Darcy M. Meals
Director of Public Interest Programs for the College of Law and Deputy Director of the Center for Access to Justice Center for Access to Justice, Pro-Bono- Education
J.D., UCLA Law, Order of the Coif
A.B., Brown University, magna cum laude
- Specializations
Clinical & Experiential Education
- Biography
Darcy Meals serves as Director of Public Interest Programs for the College of Law and Deputy Director of the Center for Access to Justice. Meals is responsible for developing and overseeing the center’s programs and publications, overseeing the award-winning student Pro Bono Program and the Public Interest Law and Policy certificate program, and teaching law school courses through the center’s access to justice curriculum. Meals was the recipient of the 2022 Steven J. Kaminshine Faculty Award for Excellence in Service.
Meals holds an A.B. in public policy from Brown University and a J.D. from UCLA School of Law, where she graduated Order of the Coif. Before law school, Meals was the education coordinator at the Williams Institute, a think tank dedicated to sexual orientation and gender identity law and policy, where she oversaw the institute’s volunteers, edited reports and planned speaker series and fundraisers for lawyers, law students and the public.
At UCLA, Meals served as the editor-in-chief of the UCLA Law Review and was a member of the David J. Epstein Public Interest Law Program. She then clerked for Judge J. Frederick Motz of the U.S. District Court for the District of Maryland before joining O’Melveny & Myers LLP in Washington, D.C., where she specialized in white collar criminal defense, internal investigations and complex civil litigation. Meals also maintained an active pro bono practice, representing clients in deportation proceedings and a group of federal inmates seeking accommodation under the Religious Freedom Restoration Act.
She has written articles on immigration law and co-wrote an amicus brief in Whole Woman’s Health v. Hellerstedt that was cited twice in Justice Ruth Bader Ginsburg’s concurring opinion.

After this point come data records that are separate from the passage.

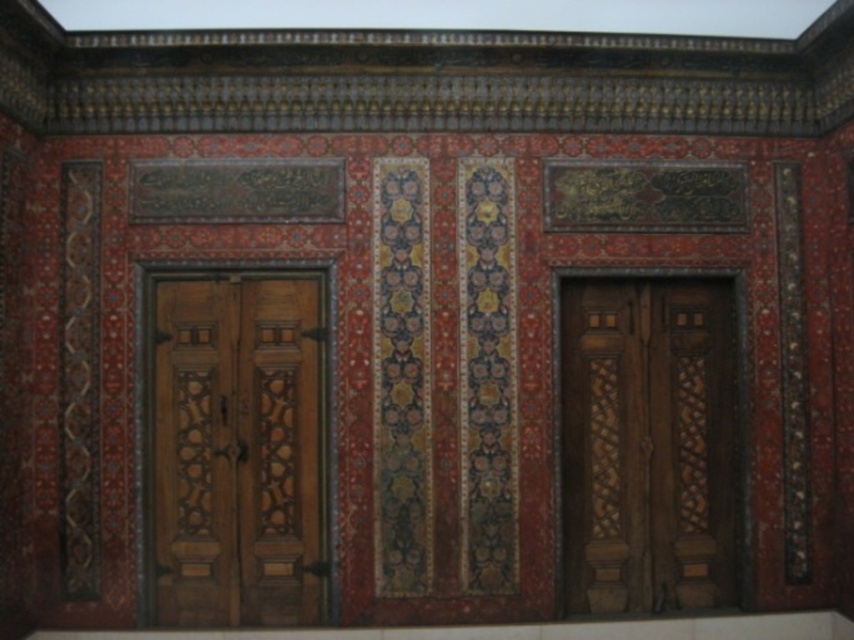
You are an interior designer planning to hang a large painting between the polished wood door at left and the wooden carved door at center. Based on their positions, can you determine which door is closer to the painting? Please explain your reasoning.

The polished wood door at left is positioned over the wooden carved door at center, meaning it is closer to the observer. Therefore, the polished wood door at left is closer to the painting than the wooden carved door at center.

You are an interior designer planning to install a decorative shelf between the polished wood door at left and the wooden carved door at center. The shelf you have in mind is 10 feet long. Based on the space between the doors, will the shelf fit without overlapping either door?

The distance between the polished wood door at left and the wooden carved door at center is 9.69 feet. Since the shelf is 10 feet long, it will not fit as it is slightly longer than the available space between the doors.

You are an interior designer planning to place a large vase between the polished wood door at left and the wooden carved door at center. Based on their positions, where should you place the vase to ensure it is centered between them?

The polished wood door at left is positioned on the left side of wooden carved door at center, so placing the vase directly between them would require positioning it to the right of the polished wood door at left and to the left of the wooden carved door at center, ensuring it is centered between both doors.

Meals is the co-chair elect of the AALS Section on Pro Bono and Access to Justice and the Secretary of the board of the Atlanta Bar Association’s Public Interest Law Section. She was a founding member of the Southern Center for Human Rights’ Leadership Council and sat for two years on the Equal Justice Works National Advisory Committee. Meals sits on the Young Alumni Participation Council for Brown University and is a member of the Board of Trustees for School Year Abroad.